Li et al. [S98] emphasize on mitigating cache attacks carried out under general and speculative execution. The study outlines that a typical cache attack has three essential phases and hindering at-least one of the phases effectively disrupts an ongoing attack. The three phases broadly span across: an initial state of cache that an attacker can leverage, victim's access of cache accompanied by a change in cache state, and attacker determines the cache state change typically through timing to infer victim's secret. To this end the study proposed design of a secure and performant prefetcher which would interfere with one or more of the aforementioned attack stages. At its core, the proposed prefetcher accurately predicts the cache-lines which a victim during execution would evict, followed by prediction of cache access patterns by an attacker to perform its timing measurements. Guided by these predictions the proposed prefetcher strives to obfuscates the attacker by aggressively pre-loading a set of cache lines of interest, before attacker gets a chance to make a meaningful measurement. The experimental results validate the effective defense with very low overhead.

Yuce et al. [S6] address fault attacks where the adversary engineers a controlled fault in the microprocessor through the careful manipulation of the operating conditions, such that the execution gets into a vulnerable state, through which the secret information can be exfiltrated. These attacks are particularly relevant in embedded and IoT systems. The proposed countermeasure relies on providing a secure exception mode for a microprocessor by using a microarchitectural extension together with a trap mechanism in software. Furthermore, upon detecting an injected fault, the hardware checkpoints are utilized to bring the execution to a good state. Checkpointing is a mechanism, through which the sanity of the execution is periodically verified by keeping a trail of surpassed milestones termed as checkpoints. During checkpointing, if a fault in the execution trail is detected, the ongoing computation is discarded and the execution is resumed back from the last known good checkpoint. Specifically, the proposed approach maintains a hardware checkpoint of the critical system state periodically. In the event of a fault injection attempt, the checkpoint is frozen, a secure trap handler is initiated in the software, and the user space is notified. The user space can then optionally specify the recovery policy for the detected fault and ultimately roll back to a known good state, thus thwarting the attacker's attempt.

Kumar et al. [S40] propose an approach to enhance the security of the crypto-processors against the power and electromagnetic emissions, which could potentially be harvested remotely to compromise security. The study argues that the contemporary approaches solely address the attacks that aim to infer the cryptographic keys through the timedomain analysis of the harvested emissions, yet they remain prone to the frequency-domain analysis. Note that the timeand frequency-domain analyses aim to quantitatively study the signal properties, such as the time-varying behavior in relation to its frequency components. The proposed countermeasure involves a hardware extension in the lowdropout regulator (LDO) module of the crypto-processor, utilizing controlled randomization within its control loop. This, in effect, provides resistance in the time and frequency domain, enabling the AES and RSA modules of the cryptoprocessors to remarkably deter the aforementioned attacks.

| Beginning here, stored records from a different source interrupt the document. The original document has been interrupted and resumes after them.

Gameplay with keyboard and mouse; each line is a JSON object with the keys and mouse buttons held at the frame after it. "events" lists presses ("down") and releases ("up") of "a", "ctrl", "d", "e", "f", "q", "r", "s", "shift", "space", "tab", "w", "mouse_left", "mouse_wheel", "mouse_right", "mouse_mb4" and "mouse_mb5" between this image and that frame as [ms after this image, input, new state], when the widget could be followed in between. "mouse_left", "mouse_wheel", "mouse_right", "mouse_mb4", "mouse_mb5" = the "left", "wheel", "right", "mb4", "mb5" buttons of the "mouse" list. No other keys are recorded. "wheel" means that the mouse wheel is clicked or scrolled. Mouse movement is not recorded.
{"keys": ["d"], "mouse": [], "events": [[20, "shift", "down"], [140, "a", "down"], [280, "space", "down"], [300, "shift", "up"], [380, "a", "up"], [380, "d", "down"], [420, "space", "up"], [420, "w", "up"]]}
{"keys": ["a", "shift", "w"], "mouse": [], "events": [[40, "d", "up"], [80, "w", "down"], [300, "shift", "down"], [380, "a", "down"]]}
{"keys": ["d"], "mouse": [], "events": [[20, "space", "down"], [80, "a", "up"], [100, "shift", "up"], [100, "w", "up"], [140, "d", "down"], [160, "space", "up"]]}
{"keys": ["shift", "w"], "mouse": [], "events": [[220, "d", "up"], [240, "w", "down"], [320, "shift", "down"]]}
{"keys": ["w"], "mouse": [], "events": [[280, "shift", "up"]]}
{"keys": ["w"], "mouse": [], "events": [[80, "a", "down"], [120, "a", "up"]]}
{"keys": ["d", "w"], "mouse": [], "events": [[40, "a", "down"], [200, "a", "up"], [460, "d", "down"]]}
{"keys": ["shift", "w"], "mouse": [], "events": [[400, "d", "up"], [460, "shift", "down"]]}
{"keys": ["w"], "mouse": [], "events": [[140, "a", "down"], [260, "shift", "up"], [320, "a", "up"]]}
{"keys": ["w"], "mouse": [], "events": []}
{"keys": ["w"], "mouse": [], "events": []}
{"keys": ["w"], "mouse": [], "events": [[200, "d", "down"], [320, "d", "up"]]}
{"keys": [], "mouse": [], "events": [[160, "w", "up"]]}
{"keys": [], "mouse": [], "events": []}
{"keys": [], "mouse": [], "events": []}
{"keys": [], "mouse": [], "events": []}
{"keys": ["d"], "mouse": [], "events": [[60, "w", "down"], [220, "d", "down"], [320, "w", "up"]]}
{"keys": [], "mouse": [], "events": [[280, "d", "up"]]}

Mane et al. [S48] propose an approach to systematically eliminate the exploitable side-channel leakage to enhance the resilience of the block ciphers, such as AES and DES, in embedded processors. The study argues that the roots of the aforementioned leakage stem from the data-dependent electromagnetic signal transitions, which manifest themselves from data-dependent processing at the microarchitectural level. The study observes that the aforementioned leakage can effectively be mitigated at the level of implementation with the employment of dual-rail pre-charge logic (DPL). DPL can be materialized by simultaneously storing and processing every data bit and logic operation. The study prototypes and evaluates a soft-core CPU synthesized on an FPGA board, with a custom instruction set and an optimized memory organization scheme under the guidelines of DPA, demonstrating promising results.

Zhang et al. [S31] present a countermeasure to harden the Intel SGX enclaves, such that information leakage caused by the engineered page faults can be prevented. In these exploitation attempts, the adversary relies on the deterministic memory access patterns against a known input. The proposed countermeasure is based on emulating a secure memory subsystem leveraging an enhanced ORAM (oblivious RAM [34]) protocol to load code and data into a pair of virtual caches. These caches periodically shuffle and re-organize their contents, which, in effect, poses a barrier for the adversary leveraging the engineered page faults. Furthermore, the proposed approach exhibits a tuneable performance overhead, thus enabling the system policy to balance the trade-off between security and performance.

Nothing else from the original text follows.